● **Text segment**
ZIO MWALE, Lusaka
PLASTIC bags are a major environmental challenge in Zambia and efforts by respective authorities to address this problem seem not to yield the expected results.
On a daily basis, tonnes of plastics bags end up at the only landfill at Chunga dumpsite while the uncollected plastic bags are found literally everywhere in drainages and roads around the city of Lusaka.
Elsewhere countrywide, the situation is similar as indiscriminate littering of plastic bags and related products has become the order of the day.
Whether this challenge will soon be a thing of the past or addressed remains unknown because currently, there is no law to ensure the use and management of plastic bags in Zambia.
The Environmental Mangement Act (EMA) number 12 of 2011 focuses only on the thickness of the plastic bags to be used. In section 58 of the EMA, provides for the Expanded Producer Responsibility (EPR) and demands that every producer of any plastic products be responsible for their waste.
However, the EPR is still in its finalisation stage for it to be operational. It is still going through the relevant government stages and processes for it to be enacted.
Until such a time that the EPR is operational, the challenge of plastic bags continues in Zambia.
Experts have indicated that it takes 10 to 1000 years for plastic bags to decompose.
However, while stakeholders wait for the EPR to be operational and also the actual ban of the use of plastic bags, the Centre for Zero Waste and Development in Africa, an initiative of the Youth Environment Network (YEN) Zambia has the Kathumba bag.
Kathumba bag is a reusable bag designed creatively to help people kick out the habits of single-use plastic bags in Zambia.
It is made of strong material, ideal replacement for consumer groceries and can be used countless times.
Founder Billy Lombe highlighted that introducing the Kathumba bag on Lusaka markets is a great way for consumers to shop without polluting the environment with plastic bags.
The long terms of the Centre for Zero Waste is to strive for the achievement of the elimination of single –use plastic bags and to increase awareness of the organisation’s strategies in which people can be conscious consumers.
Mr Lombe said the organisation in raising awareness will do radio talks and engage in discussions with relevant stakeholders to strengthen digital media and publications of environmental issues.
“Zero waste strategies are important to instill in society for members to contribute to the growth of the economy whether as consumers of good or producers of goods,” Mr Lombe said.
The organisation aims at constructing a communal centre for the local community that will ultimately promote innovation and empower women and youth in zero waste enterprises and activities which can stimulate and promote green jobs in the country.
Mr Lombe called for the enactment of a law that will regulate the use or ban the use of plastic bags in Zambia.
“The co-benefit of this initiative is to empower women and youth in innovative recycling and composting skills and promote the creation of green jobs in waste management,” Mr Lombe said.
Zambia’s Keep Clean Ambassador, Mwewa Chitamabala called for communal effort in strengthening values of cleanliness.
“With a lack of household collection of paper, cardboard, plastic, glass, waste, sorted collection efforts are minimal. This must change,” Mr Chitamala said.
The Lusaka City Council (LCC) currently only collects 40 percent of wastes that is accumulated in Lusaka, the 60 percent uncollected enters waterways, roads, drainages and in homes.

● **Complete the following**
1. From the listing below, extract the part that begins with its first line and ends with the line containing "# The MCS version of seL4", both ends included, and reproduce those lines verbatim.
2. Write what comes next in the article on plastic bags in Zambia, continuing from its final sentence.

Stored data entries
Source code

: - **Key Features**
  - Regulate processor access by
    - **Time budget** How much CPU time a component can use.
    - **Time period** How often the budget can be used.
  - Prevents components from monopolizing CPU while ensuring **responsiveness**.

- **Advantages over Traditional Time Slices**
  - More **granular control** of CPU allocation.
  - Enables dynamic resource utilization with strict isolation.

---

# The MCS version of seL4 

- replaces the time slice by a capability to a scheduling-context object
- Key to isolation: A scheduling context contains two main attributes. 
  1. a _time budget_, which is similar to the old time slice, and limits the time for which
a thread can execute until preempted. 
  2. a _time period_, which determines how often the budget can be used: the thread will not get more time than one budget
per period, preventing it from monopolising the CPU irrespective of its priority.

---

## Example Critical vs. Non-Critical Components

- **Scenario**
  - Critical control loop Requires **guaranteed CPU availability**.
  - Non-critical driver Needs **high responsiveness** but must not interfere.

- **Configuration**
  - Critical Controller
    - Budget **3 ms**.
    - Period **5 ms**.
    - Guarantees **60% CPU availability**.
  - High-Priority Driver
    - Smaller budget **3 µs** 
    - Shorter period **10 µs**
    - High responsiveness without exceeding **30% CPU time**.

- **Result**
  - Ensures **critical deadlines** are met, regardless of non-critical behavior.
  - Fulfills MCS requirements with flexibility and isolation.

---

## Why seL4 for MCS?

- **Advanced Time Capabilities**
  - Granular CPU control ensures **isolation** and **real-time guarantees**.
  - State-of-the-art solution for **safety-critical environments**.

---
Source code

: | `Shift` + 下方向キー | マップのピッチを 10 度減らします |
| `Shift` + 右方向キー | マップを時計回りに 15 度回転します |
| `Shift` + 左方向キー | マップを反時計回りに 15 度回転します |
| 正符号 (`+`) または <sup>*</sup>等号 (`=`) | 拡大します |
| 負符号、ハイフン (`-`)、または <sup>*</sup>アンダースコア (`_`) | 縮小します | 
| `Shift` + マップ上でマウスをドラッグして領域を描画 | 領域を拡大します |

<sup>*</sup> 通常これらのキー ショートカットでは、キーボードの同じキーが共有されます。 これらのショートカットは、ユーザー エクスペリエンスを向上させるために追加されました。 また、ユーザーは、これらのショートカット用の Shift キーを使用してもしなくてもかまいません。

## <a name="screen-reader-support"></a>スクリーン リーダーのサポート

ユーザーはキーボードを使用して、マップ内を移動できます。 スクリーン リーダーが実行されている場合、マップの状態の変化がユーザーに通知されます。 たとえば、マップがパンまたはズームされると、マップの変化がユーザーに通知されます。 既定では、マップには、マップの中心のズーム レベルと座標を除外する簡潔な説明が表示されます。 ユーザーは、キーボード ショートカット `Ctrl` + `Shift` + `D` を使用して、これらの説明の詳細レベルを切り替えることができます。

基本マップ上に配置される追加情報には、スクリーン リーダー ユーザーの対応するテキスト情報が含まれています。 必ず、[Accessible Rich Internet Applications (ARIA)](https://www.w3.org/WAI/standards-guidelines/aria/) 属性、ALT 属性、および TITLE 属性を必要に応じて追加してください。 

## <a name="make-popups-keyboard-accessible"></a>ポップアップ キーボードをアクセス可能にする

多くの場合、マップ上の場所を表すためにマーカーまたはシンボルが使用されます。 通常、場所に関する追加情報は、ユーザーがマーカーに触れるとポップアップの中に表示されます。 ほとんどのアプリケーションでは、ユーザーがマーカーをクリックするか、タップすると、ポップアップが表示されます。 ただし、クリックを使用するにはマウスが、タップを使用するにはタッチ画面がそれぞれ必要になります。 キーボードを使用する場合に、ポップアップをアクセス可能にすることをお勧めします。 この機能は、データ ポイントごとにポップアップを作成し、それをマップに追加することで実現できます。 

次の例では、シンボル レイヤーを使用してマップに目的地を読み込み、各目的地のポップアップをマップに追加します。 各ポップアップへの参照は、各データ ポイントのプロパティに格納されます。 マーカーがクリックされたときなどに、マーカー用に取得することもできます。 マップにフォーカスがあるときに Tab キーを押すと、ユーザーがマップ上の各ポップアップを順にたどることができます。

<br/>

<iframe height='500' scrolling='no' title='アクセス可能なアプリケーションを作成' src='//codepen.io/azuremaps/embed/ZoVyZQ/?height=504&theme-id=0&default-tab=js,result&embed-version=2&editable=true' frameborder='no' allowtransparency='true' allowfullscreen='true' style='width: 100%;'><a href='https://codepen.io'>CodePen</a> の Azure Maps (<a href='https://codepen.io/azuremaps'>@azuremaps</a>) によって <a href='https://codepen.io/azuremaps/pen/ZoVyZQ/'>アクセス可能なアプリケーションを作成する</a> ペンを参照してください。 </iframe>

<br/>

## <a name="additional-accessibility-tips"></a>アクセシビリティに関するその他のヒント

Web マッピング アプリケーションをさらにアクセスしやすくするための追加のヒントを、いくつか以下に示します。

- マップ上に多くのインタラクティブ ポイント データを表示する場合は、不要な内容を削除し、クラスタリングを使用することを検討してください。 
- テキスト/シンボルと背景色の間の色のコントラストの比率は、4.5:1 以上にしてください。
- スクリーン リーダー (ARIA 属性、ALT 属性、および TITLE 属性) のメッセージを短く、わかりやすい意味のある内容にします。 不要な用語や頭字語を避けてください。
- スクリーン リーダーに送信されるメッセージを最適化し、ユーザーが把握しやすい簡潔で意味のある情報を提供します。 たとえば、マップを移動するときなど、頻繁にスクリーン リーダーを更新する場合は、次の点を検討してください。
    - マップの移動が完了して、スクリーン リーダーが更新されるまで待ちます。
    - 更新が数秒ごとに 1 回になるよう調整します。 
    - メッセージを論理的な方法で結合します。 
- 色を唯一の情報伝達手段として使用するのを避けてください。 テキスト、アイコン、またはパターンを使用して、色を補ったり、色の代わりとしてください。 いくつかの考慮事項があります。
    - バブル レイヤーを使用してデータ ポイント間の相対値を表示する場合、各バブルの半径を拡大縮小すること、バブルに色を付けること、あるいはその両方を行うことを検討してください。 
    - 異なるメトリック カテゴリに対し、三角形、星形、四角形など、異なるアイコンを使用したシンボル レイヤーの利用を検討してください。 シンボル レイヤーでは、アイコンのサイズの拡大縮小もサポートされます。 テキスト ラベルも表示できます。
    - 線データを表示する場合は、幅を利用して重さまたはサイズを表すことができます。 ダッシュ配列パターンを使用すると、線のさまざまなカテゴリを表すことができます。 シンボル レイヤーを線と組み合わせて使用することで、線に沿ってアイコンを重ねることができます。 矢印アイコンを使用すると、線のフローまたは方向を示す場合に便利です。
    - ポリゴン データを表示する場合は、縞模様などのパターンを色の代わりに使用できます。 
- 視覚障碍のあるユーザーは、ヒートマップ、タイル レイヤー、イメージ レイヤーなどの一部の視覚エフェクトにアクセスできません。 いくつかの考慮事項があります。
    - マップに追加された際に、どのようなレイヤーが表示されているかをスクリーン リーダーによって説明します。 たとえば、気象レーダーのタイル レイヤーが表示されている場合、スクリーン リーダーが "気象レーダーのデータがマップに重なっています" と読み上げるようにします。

● **Results for the exercise**
1.
Source code

: - **Key Features**
  - Regulate processor access by
    - **Time budget** How much CPU time a component can use.
    - **Time period** How often the budget can be used.
  - Prevents components from monopolizing CPU while ensuring **responsiveness**.

- **Advantages over Traditional Time Slices**
  - More **granular control** of CPU allocation.
  - Enables dynamic resource utilization with strict isolation.

---

# The MCS version of seL4 

2.
United States Ambassador to Zambia Daniel Foote said at the launch that the high use of plastic around the world is having a devastating effect on the natural environment, on wildlife, and on health.
“Reducing the amount of plastic in use will first and foremost help protect Zambia’s most precious resource. I am proud to support the Centre for Zero Waste and Development’s work to reduce the use of single-use plastic bags through the launch of the Kathumba bag,” Mr Foote said.
He added that reducing the use of plastics will help protect the environment, which is critical for eco-tourism.
The US government is also working with individuals to enhance their capacity to create and expand home-grown programs to do the important work of conservation here in Zambia.
“One of the ways we do that is through US exchange programs such as the Community Solutions Programme (CSP). CSP is a professional development programme for the best and brightest community leaders from around the world,” Mr Foote said.
Kenyan Environmental Activist and photojournalist James Wakibia said reducing plastic pollution on the environment is a wakeup call for all people to change the use of plastics.
According to him, it is possible to replace most of the unnecessary single plastic used for more sustainable products like the Kathumba bag has been launched.
Mr Wakibia said the solution to plastic pollution needs to be taken with seriousness equal to climate change. It is not only a threat to the environment but also to human kind.
“It’s a global problem that needs nations to work together to find sustainable solutions,” he said.
He said that in Kenya, all single-use plastic bags have been banned. However, this created room for innovation and alternative solutions for example, sisal and cotton industries.
“It was not an easy thing to do because of some negative effects such as job losses from manufacturers to retailers, but I take this opportunity to ask the government of Zambia to emulate Kenya and Rwanda in phasing off single use plastic bags, it will be a step in the right direction for this and future generations, while creating opportunities for more sustainable solutions,” Mr Wakibia said.
He said the citizens need to be educated and sensitised on the need to conserve the environment.
“The habit of littering is so much entrenched in our society that we do not see the value of a clean environment. Environmental awareness must be carried out, it is important that children are brought up being taught on why it is important to treat the environment with respect,” he said.